_Exercise_
Would you please set down, word for word, the lines from the one with "Gewinner unter Trainer" through the final line of the data below, omitting any pictures?

_Information_

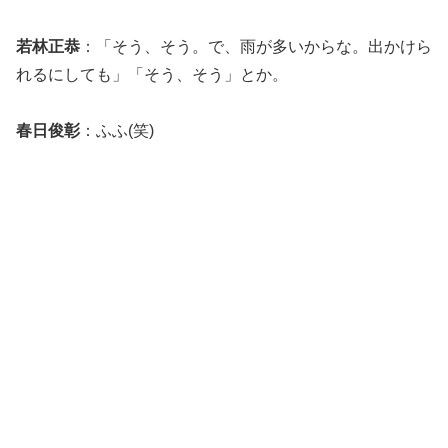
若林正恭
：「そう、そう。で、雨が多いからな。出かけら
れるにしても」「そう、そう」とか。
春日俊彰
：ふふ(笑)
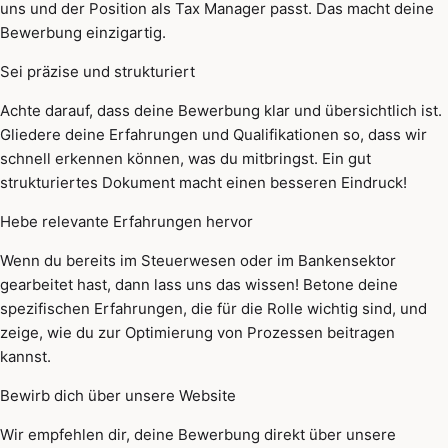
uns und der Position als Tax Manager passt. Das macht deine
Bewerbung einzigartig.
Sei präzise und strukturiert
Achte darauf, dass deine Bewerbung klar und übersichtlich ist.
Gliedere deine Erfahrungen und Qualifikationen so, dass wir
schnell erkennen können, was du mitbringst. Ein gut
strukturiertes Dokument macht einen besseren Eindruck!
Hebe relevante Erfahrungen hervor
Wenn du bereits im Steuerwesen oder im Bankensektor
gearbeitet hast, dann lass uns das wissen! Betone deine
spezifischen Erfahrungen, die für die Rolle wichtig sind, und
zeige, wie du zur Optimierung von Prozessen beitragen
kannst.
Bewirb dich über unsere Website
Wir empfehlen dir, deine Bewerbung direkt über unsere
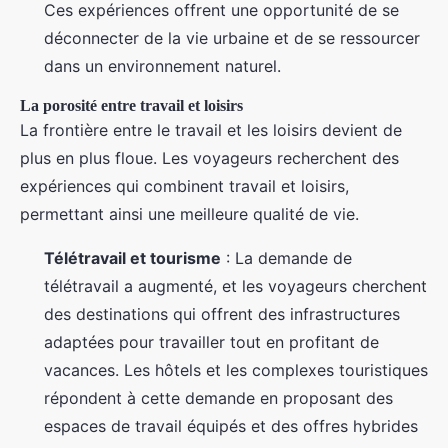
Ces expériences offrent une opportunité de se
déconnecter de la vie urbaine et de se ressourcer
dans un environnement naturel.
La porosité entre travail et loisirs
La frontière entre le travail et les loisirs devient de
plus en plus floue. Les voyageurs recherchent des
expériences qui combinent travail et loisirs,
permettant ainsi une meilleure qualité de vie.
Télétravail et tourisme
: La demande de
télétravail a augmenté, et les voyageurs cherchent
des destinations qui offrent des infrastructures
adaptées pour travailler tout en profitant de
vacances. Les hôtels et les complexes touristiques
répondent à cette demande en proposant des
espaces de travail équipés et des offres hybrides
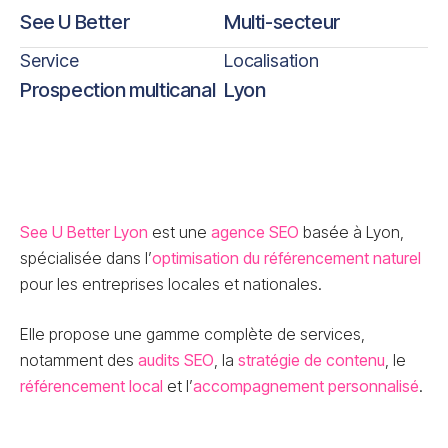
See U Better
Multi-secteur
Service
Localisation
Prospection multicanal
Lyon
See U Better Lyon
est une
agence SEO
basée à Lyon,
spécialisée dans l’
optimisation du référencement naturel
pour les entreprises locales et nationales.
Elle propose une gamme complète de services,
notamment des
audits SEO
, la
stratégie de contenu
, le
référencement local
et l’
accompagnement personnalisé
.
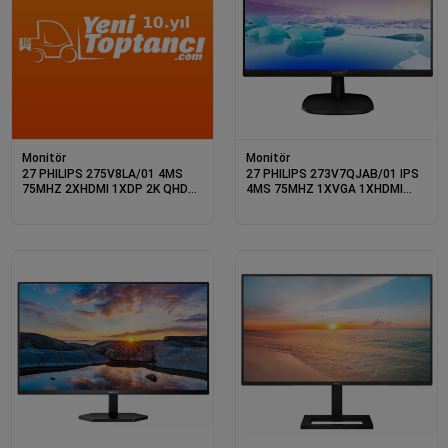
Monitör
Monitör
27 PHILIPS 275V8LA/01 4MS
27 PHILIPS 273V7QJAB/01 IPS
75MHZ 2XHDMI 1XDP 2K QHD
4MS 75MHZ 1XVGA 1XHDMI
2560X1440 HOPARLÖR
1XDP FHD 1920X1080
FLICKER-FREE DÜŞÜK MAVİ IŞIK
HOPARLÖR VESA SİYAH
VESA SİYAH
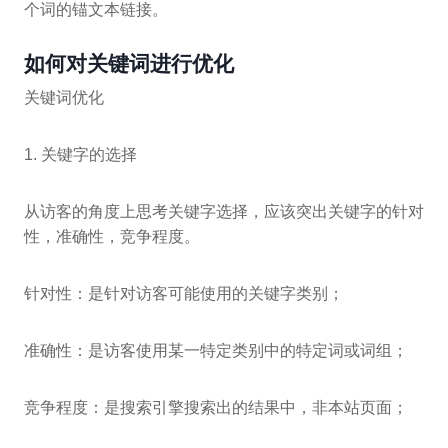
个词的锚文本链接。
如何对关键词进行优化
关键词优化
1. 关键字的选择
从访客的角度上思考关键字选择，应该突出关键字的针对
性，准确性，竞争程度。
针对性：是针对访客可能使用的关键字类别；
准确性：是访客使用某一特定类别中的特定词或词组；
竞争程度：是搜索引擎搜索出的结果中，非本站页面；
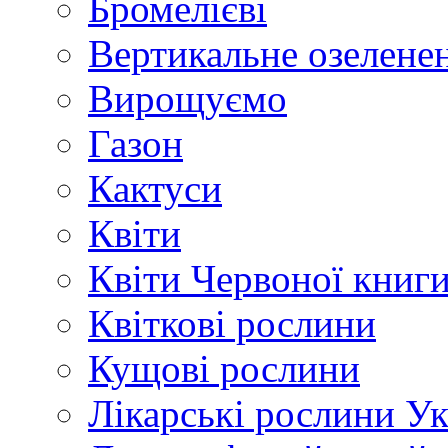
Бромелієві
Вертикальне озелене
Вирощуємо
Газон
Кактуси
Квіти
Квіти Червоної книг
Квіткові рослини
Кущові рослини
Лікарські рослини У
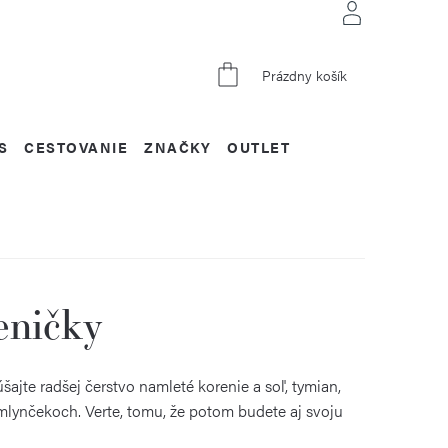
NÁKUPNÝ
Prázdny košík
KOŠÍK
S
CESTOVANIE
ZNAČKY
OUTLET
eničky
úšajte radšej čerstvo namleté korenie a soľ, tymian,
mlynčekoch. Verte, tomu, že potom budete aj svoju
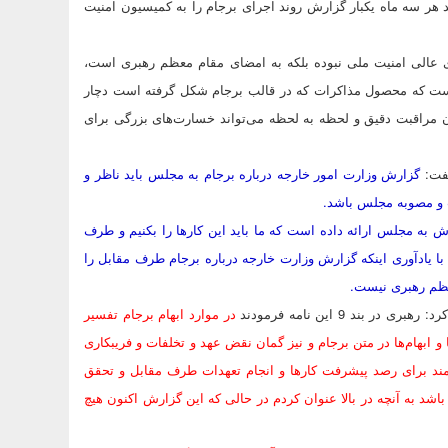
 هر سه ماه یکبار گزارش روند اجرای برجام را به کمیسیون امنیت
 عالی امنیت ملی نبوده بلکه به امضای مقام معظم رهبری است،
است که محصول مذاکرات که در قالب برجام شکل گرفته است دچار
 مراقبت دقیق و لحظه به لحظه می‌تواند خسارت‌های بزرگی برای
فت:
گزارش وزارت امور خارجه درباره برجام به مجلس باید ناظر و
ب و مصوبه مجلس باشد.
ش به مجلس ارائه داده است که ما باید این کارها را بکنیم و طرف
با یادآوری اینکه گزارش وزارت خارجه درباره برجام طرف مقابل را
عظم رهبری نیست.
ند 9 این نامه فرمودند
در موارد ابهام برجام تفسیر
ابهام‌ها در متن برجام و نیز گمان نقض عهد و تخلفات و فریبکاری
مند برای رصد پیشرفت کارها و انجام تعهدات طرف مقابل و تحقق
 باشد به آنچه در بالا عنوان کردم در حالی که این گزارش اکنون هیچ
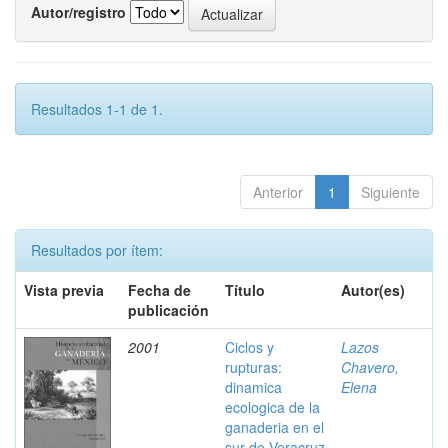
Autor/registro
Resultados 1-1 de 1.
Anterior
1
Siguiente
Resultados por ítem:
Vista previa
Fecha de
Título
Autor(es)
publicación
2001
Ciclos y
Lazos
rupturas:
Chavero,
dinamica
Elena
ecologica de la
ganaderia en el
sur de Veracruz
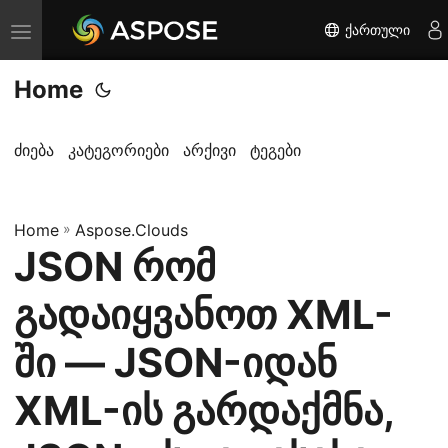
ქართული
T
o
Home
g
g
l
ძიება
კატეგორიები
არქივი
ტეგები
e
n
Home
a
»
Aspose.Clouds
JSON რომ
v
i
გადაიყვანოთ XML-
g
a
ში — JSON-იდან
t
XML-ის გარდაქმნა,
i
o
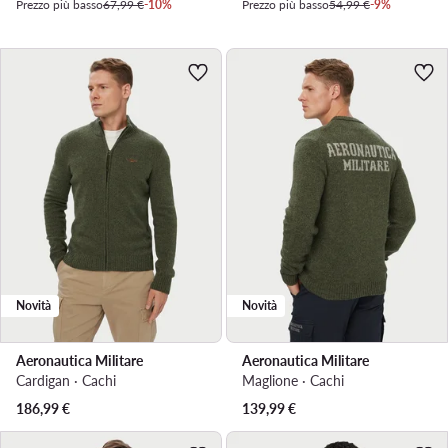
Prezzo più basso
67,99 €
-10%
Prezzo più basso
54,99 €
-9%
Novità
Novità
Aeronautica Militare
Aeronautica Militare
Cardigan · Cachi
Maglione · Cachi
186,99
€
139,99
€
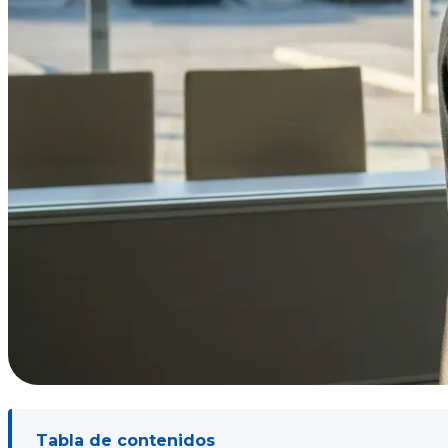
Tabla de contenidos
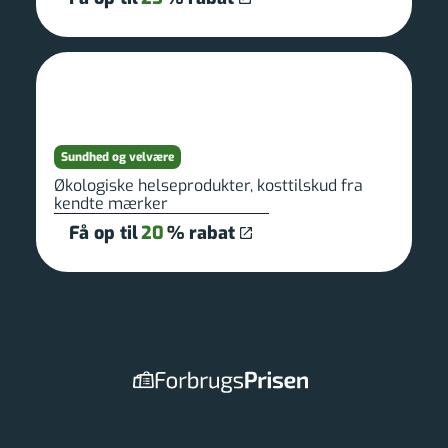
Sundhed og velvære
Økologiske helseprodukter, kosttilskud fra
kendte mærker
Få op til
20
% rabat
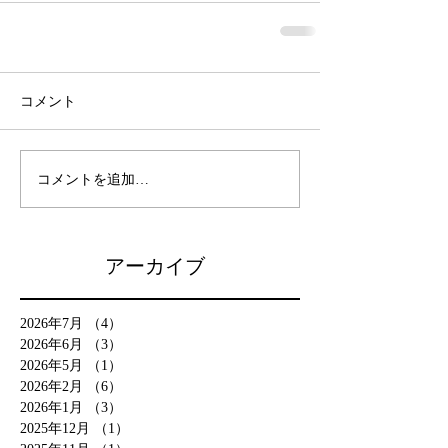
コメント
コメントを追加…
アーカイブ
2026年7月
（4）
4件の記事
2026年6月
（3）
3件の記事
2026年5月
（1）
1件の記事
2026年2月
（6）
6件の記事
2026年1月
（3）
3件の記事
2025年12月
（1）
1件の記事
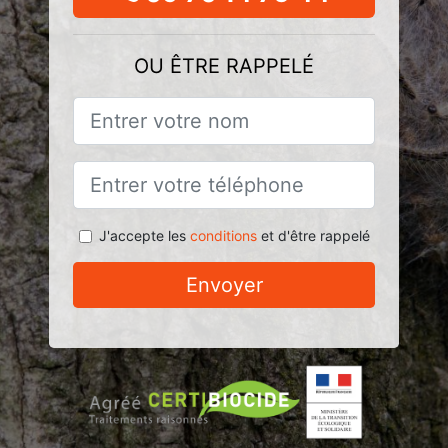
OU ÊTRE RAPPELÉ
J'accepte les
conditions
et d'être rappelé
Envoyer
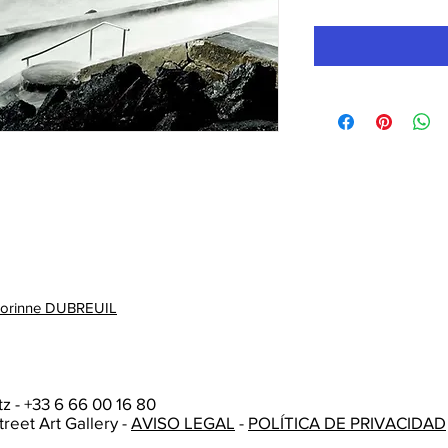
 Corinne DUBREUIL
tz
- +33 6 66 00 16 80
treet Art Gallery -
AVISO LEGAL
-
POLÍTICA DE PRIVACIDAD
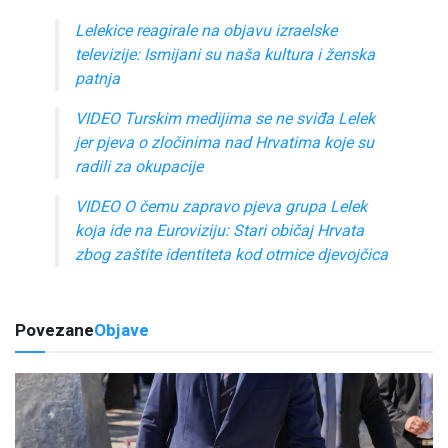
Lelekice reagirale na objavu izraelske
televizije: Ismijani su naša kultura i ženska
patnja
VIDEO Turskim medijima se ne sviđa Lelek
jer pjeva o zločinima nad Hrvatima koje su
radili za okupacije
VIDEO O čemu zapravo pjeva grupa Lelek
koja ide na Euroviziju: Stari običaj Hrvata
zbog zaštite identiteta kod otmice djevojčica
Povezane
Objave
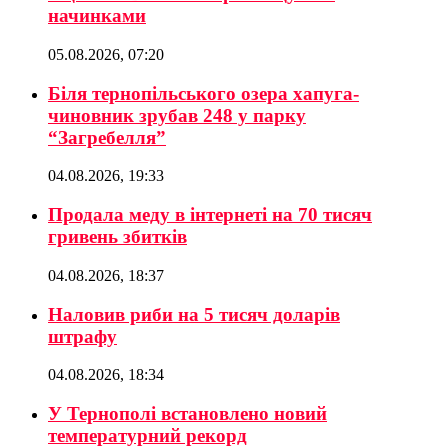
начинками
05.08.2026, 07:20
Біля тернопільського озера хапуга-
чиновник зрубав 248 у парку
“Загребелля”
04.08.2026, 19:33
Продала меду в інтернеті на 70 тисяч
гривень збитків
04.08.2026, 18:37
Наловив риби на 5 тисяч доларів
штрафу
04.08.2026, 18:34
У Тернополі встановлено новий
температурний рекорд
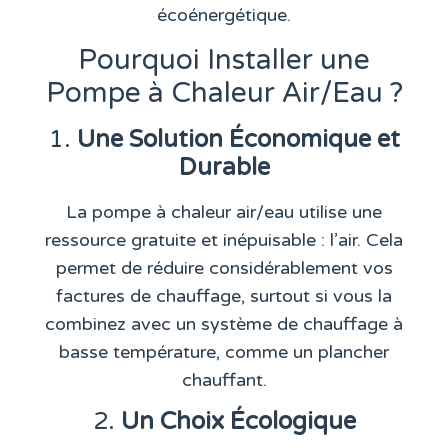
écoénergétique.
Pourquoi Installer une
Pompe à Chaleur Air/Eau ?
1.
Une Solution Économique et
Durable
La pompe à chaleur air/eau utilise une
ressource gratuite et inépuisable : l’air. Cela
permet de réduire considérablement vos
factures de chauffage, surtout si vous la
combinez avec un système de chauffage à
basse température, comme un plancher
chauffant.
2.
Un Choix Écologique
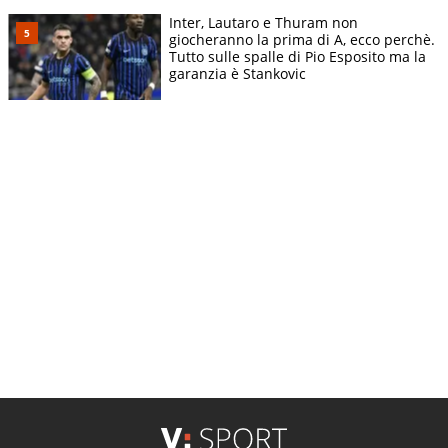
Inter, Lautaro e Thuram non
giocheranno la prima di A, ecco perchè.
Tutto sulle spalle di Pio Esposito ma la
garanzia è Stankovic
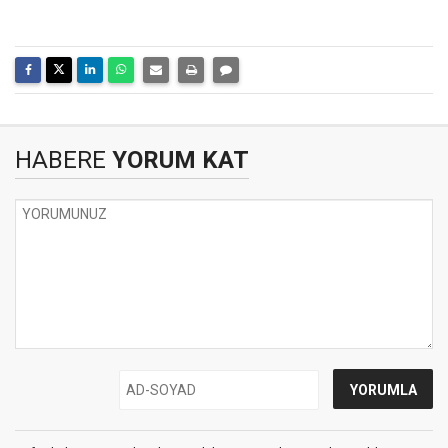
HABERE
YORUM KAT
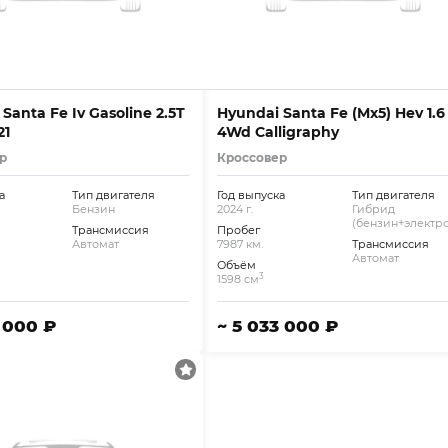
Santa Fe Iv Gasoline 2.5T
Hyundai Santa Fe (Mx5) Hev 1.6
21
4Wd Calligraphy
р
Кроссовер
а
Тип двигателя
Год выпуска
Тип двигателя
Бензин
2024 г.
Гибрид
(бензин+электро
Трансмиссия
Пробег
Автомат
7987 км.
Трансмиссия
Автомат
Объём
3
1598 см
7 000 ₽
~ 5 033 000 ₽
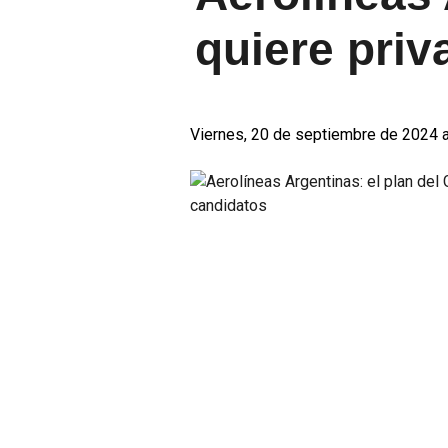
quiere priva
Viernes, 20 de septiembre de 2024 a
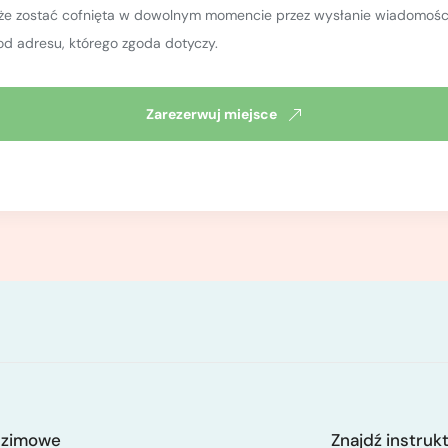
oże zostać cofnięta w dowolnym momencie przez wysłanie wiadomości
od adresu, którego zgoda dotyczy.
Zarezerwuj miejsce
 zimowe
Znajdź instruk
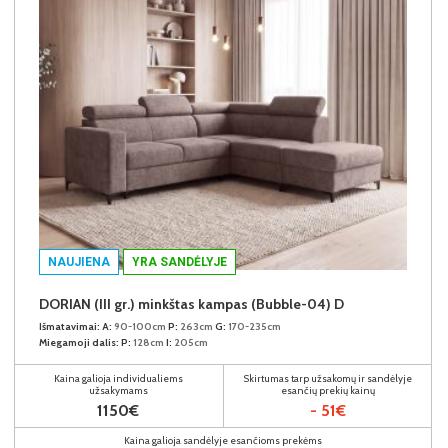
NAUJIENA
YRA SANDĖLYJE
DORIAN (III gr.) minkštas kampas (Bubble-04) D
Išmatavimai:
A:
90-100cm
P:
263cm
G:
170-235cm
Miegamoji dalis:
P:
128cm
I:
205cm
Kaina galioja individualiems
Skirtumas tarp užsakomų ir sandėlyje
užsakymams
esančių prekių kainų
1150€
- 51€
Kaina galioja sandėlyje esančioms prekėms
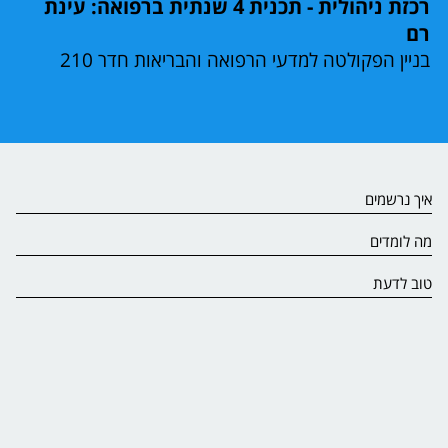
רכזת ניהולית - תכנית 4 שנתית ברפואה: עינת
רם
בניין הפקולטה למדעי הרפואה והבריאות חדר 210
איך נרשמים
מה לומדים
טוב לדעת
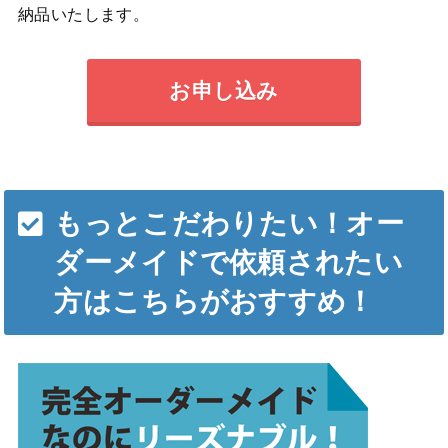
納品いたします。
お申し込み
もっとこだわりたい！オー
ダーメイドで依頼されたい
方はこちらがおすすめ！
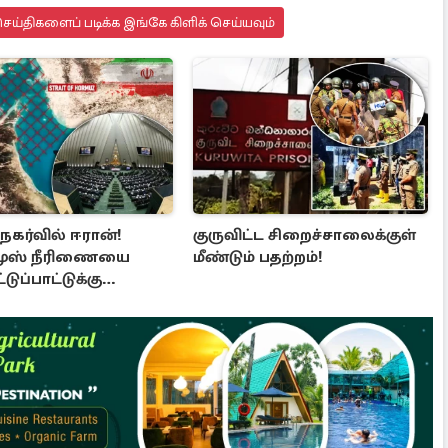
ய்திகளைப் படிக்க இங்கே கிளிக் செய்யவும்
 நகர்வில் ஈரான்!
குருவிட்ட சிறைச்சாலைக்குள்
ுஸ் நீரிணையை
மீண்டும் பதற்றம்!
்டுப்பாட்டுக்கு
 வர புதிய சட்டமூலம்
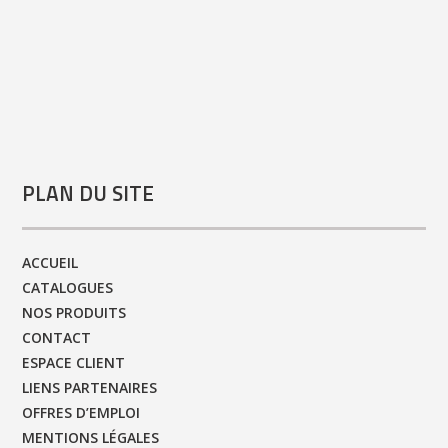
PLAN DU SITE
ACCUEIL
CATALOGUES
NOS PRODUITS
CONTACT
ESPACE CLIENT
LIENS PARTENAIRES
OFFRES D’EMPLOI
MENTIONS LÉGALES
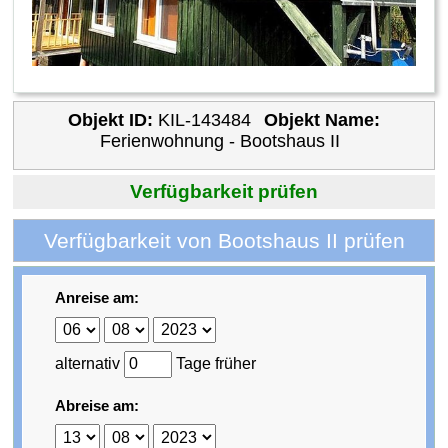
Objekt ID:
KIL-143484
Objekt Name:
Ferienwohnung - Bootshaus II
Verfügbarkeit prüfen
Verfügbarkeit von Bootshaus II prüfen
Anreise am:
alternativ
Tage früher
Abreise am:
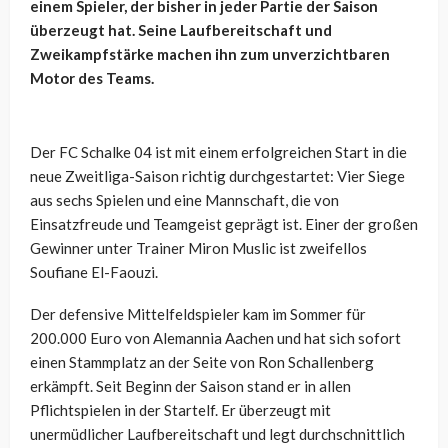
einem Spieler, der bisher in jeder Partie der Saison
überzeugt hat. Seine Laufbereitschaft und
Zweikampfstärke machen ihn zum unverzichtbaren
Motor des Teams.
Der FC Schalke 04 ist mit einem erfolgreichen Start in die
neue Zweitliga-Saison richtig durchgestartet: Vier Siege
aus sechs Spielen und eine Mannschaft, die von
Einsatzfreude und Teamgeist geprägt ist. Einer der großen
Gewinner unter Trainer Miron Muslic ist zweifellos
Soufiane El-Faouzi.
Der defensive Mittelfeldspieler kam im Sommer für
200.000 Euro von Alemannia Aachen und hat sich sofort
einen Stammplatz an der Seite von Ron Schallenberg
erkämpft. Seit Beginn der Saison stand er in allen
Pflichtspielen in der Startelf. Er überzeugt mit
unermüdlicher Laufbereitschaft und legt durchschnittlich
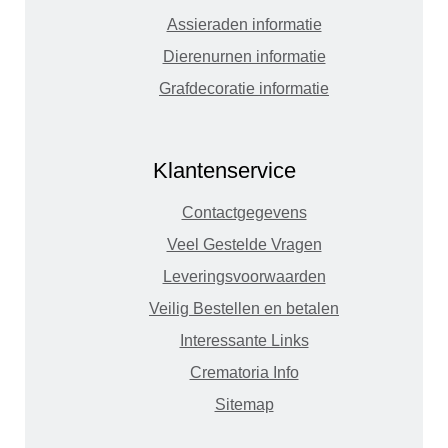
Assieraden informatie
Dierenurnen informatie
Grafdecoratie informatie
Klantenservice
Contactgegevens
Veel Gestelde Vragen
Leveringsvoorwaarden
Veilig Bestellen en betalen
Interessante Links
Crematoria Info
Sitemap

_Reply to the exercise_
Gewinner unter Trainer Miron Muslic ist zweifellos
Soufiane El-Faouzi.
Der defensive Mittelfeldspieler kam im Sommer für
200.000 Euro von Alemannia Aachen und hat sich sofort
einen Stammplatz an der Seite von Ron Schallenberg
erkämpft. Seit Beginn der Saison stand er in allen
Pflichtspielen in der Startelf. Er überzeugt mit
unermüdlicher Laufbereitschaft und legt durchschnittlich
Assieraden informatie
Dierenurnen informatie
Grafdecoratie informatie
Klantenservice
Contactgegevens
Veel Gestelde Vragen
Leveringsvoorwaarden
Veilig Bestellen en betalen
Interessante Links
Crematoria Info
Sitemap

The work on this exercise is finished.